There is a lot of anecdotal evidence showing that people who track their fitness see more progress, likely because they know how they measure up against their goals. Now that I am starting to develop a fairly regular health and fitness routine, I’ll be publishing my stats every Sunday to track my progress. They’ll be pretty basic to start – weight and BG stats for now. Next week, I’ll start tracking the inches ((shudder)) and RHR. Also, I’ll be posting about my goals in the near future…
I have a quarterly appointment with my endocrinologist in April, after which I’ll publish many of the same stats I posted in my Baseline Assessment. I would loooovvveee to see my a1c below 7. Fingers crossed.
WEIGHT: 152 ((sigh))
7-day BG average: 181
14-day BG average: 190
30-day BG average: 216
Before Meal 7-day average: 131
Before Meal 14-day average: 146
Before Meal 30-day average: 178
After Meal 7-day average: 241
After Meal 14-day average: 254
After Meal 30-day average: 282
Lowest BG of the week: 40
Highest BG of the week: 344
I’m liking the overall downward trend of my diabetic stats, particularly my pre-meal BGs. I’m down 15 points for my baseline 7-day average of 196. Unfortunately, this was the only stat I took down from my meter to establish my baseline – I’m excited to see what my 14-day and 30-day averages are going to look like next week!

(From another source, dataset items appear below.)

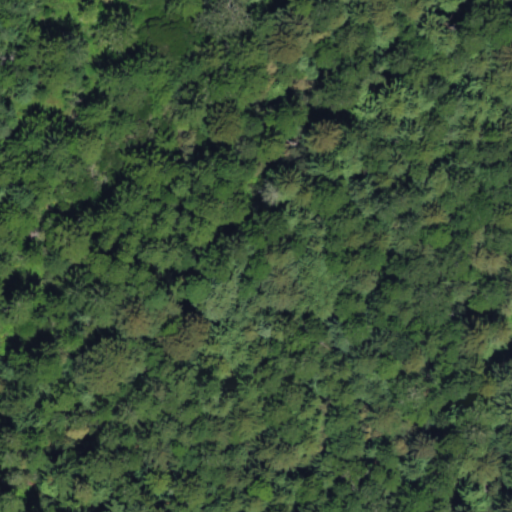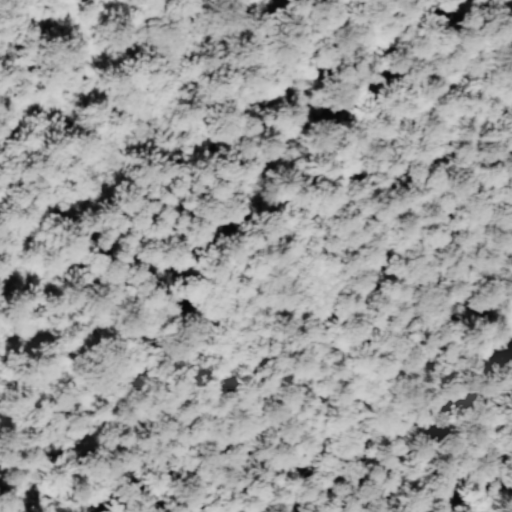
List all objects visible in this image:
road: (230, 236)
road: (330, 358)
road: (502, 472)
road: (151, 479)
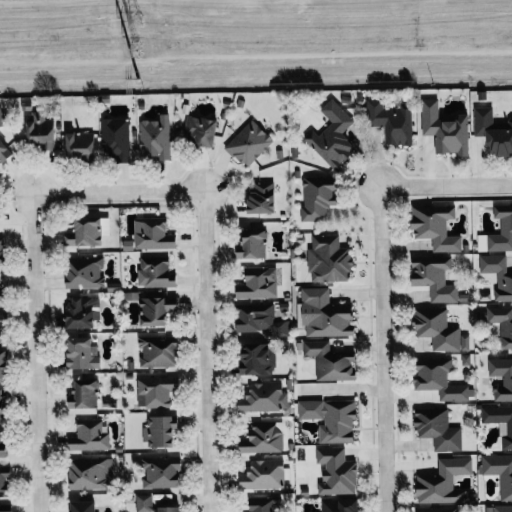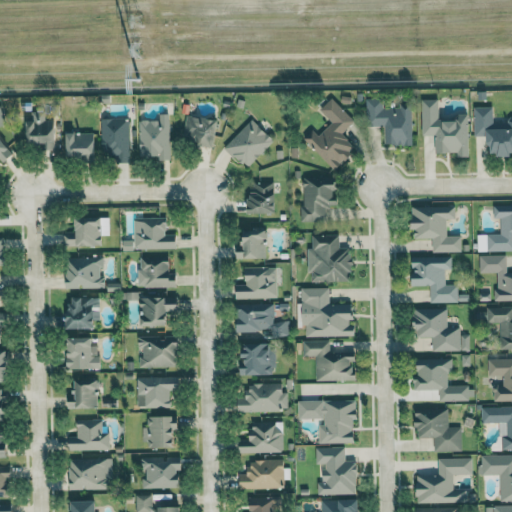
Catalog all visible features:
power tower: (136, 21)
power tower: (136, 48)
power tower: (136, 79)
building: (391, 121)
building: (0, 122)
building: (445, 129)
building: (40, 130)
building: (199, 130)
building: (493, 130)
building: (333, 135)
building: (155, 137)
building: (115, 138)
building: (248, 143)
building: (80, 144)
building: (4, 152)
road: (492, 184)
building: (261, 197)
building: (318, 197)
building: (435, 226)
building: (84, 232)
building: (498, 232)
building: (150, 235)
building: (253, 245)
building: (328, 259)
building: (84, 272)
building: (155, 272)
building: (497, 274)
building: (434, 277)
building: (258, 283)
building: (2, 297)
road: (206, 301)
road: (381, 302)
building: (156, 310)
building: (83, 312)
building: (324, 314)
road: (32, 315)
building: (259, 320)
building: (502, 323)
building: (1, 328)
building: (438, 330)
building: (157, 350)
building: (81, 354)
building: (258, 359)
building: (329, 361)
building: (3, 366)
building: (501, 378)
building: (438, 379)
building: (155, 390)
building: (85, 394)
building: (263, 398)
building: (2, 404)
building: (330, 418)
building: (500, 422)
building: (438, 429)
building: (159, 432)
building: (89, 436)
building: (263, 438)
building: (2, 440)
building: (160, 471)
building: (335, 472)
building: (499, 472)
building: (90, 474)
building: (263, 474)
building: (5, 481)
building: (443, 482)
building: (143, 503)
building: (265, 504)
building: (338, 505)
building: (82, 506)
building: (4, 508)
building: (502, 508)
building: (168, 509)
building: (435, 509)
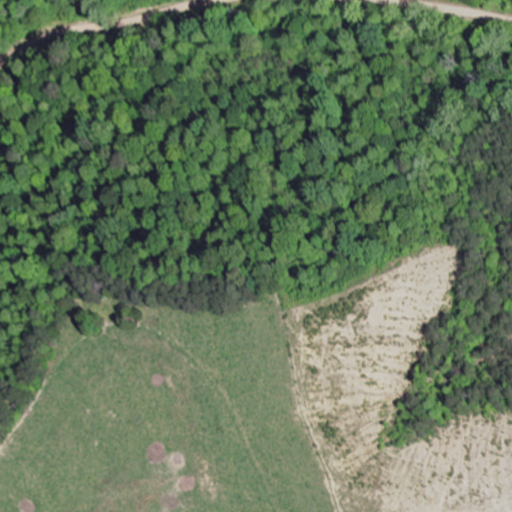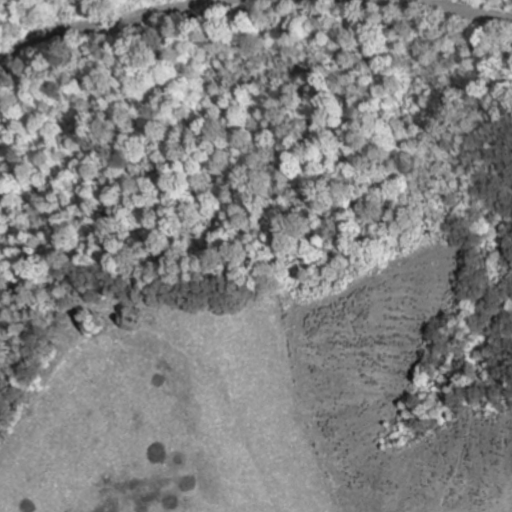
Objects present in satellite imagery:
road: (252, 2)
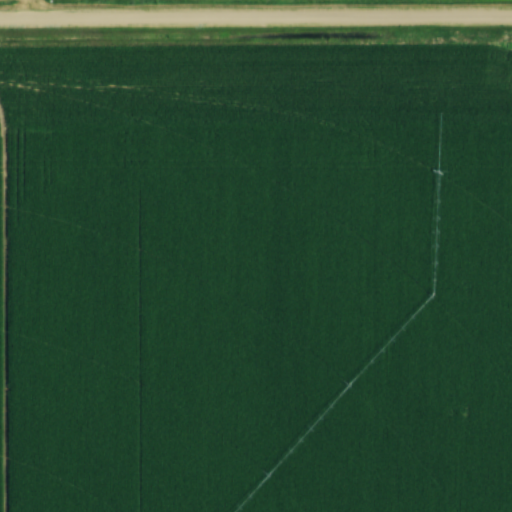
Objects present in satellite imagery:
road: (255, 21)
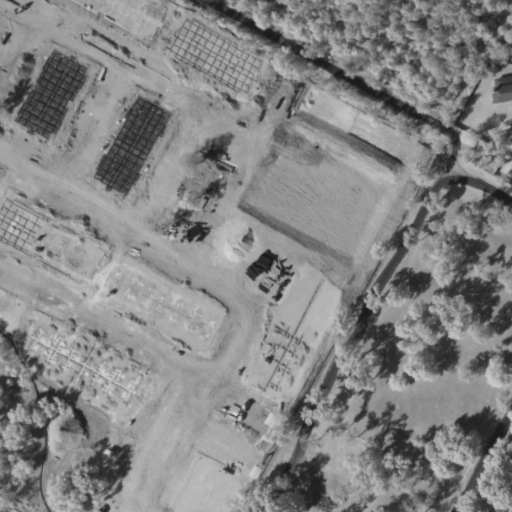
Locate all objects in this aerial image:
road: (337, 70)
road: (152, 74)
building: (503, 89)
building: (503, 89)
road: (107, 90)
road: (499, 317)
road: (354, 335)
building: (1, 509)
building: (1, 511)
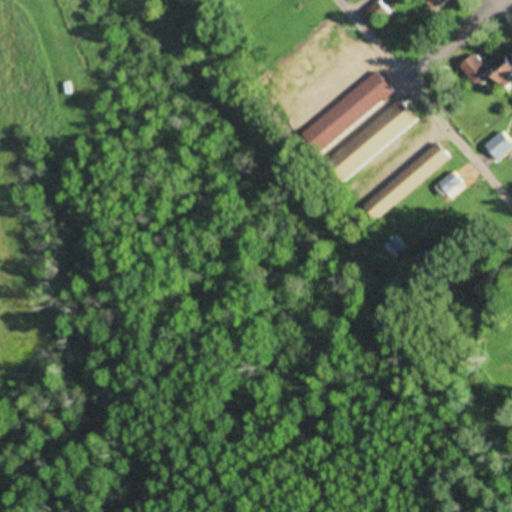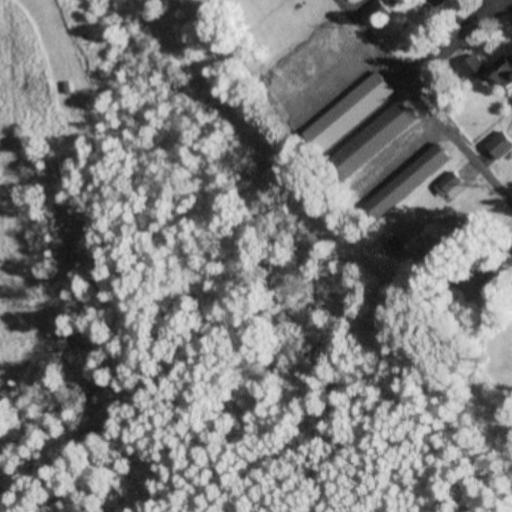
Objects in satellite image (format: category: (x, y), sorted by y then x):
building: (378, 14)
road: (454, 41)
building: (505, 70)
road: (423, 104)
building: (374, 140)
building: (501, 145)
building: (410, 180)
building: (451, 186)
building: (391, 246)
building: (485, 288)
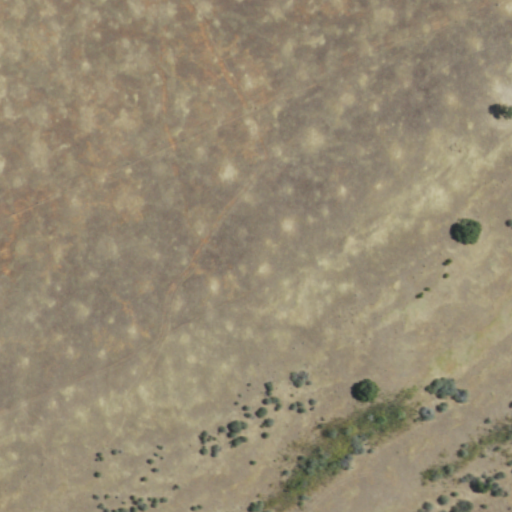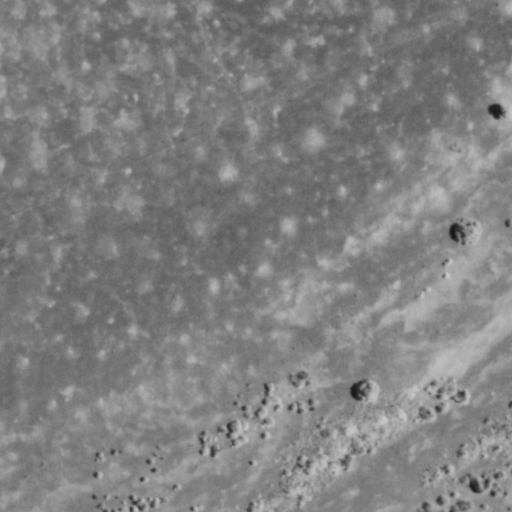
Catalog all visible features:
road: (284, 271)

I clearly need some improvement in the After Meal category, as this seems to be the major source of my high BGs. This could be an issue with carb-counting, my carb-to-unit ratio (currently 1 unit of insulin for every 12 grams of carbohydrates), or a little of both. I suspect the most likely culprit is carb counting. It is not even remotely an exact science, and I am in need of a major refresher. Luckily, my endocrinologist referred me to Kaiser Permanente’s nutrition department, and I will be setting up an appointment soon.

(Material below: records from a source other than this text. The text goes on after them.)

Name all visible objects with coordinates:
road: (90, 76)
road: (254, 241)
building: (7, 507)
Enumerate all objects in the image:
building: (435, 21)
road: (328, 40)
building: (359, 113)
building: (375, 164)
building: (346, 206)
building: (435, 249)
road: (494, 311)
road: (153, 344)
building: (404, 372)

Nota bene: A lot of my lows are going unreported. When I was without health care, I had to severely cut back on my blood sugar testing to conserve test strips, so I was taught not to test for lows because I don’t need a meter to know when I’m low (hot neck, cranky, sweaty, disoriented, HANGRY).
I will be getting in the habit of testing for lows to show that trend to both my readers and my endocrinologist. While we’re on the topic of evil, evil lows, I’ve been having at least one hypo a day for the past four or five days, and I am not a fan of this trend. Lows feel like shit on a stick.